Copy every line of the entries that has the string "recept" in it.

◆ Material supplied
.....
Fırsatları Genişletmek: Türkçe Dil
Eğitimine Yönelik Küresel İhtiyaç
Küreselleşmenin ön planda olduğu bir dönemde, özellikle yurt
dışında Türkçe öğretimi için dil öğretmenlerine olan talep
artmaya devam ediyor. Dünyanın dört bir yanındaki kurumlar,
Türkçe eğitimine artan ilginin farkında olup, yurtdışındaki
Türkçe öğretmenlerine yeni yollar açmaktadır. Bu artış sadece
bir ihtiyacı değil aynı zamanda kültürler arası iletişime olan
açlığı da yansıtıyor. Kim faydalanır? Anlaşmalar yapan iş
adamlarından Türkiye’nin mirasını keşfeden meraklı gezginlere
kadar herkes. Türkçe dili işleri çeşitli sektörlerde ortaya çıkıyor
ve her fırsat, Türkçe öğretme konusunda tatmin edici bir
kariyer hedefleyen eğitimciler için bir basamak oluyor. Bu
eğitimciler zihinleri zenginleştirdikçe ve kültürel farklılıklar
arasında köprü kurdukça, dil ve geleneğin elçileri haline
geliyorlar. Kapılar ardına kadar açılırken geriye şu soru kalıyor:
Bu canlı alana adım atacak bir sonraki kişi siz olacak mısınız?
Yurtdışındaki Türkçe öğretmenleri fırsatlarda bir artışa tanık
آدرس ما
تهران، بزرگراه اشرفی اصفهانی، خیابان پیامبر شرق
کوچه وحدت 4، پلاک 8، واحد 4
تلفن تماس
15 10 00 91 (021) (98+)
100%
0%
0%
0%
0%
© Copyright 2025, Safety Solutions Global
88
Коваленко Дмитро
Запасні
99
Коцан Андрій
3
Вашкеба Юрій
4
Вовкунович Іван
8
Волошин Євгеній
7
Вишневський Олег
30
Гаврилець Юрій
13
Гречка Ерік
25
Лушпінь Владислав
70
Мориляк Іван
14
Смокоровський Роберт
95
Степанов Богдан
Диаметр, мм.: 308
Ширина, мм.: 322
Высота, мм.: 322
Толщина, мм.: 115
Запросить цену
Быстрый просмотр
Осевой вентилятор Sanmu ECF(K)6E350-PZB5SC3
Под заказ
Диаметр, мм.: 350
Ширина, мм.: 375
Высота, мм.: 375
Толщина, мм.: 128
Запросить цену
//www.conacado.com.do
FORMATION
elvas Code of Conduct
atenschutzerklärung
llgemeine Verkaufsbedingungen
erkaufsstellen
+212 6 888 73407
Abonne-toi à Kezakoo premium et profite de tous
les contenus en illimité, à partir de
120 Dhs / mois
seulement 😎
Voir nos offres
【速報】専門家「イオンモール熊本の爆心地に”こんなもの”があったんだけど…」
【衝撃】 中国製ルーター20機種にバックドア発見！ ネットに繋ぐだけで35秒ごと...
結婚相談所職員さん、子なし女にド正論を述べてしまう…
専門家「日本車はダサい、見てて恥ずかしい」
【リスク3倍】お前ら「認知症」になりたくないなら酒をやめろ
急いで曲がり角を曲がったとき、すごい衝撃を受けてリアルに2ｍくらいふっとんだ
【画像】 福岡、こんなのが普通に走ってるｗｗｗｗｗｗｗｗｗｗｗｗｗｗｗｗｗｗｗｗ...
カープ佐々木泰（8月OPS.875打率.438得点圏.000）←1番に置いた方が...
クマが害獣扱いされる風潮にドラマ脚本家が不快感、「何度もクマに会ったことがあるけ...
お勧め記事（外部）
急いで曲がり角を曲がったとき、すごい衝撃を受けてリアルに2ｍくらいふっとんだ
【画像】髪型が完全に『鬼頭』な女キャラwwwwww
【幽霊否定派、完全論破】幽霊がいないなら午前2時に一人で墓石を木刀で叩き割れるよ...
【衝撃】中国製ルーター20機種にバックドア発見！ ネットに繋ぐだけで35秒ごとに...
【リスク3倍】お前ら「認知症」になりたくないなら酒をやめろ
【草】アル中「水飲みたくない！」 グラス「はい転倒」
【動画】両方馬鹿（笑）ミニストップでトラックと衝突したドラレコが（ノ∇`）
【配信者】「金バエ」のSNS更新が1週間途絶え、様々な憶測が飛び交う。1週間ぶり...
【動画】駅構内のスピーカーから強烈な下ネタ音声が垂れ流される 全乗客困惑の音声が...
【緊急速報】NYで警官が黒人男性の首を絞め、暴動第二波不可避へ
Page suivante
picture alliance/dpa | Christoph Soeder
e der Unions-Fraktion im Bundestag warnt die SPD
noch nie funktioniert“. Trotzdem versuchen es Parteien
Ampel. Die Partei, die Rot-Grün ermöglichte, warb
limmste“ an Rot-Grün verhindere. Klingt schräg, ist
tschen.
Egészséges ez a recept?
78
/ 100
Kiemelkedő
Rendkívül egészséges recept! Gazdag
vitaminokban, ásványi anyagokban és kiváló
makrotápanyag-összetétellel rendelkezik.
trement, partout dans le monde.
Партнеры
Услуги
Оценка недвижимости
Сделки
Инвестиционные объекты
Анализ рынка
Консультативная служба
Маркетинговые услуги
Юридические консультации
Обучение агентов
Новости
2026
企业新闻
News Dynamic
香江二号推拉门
.....
◆ Final answer
Egészséges ez a recept?
Rendkívül egészséges recept! Gazdag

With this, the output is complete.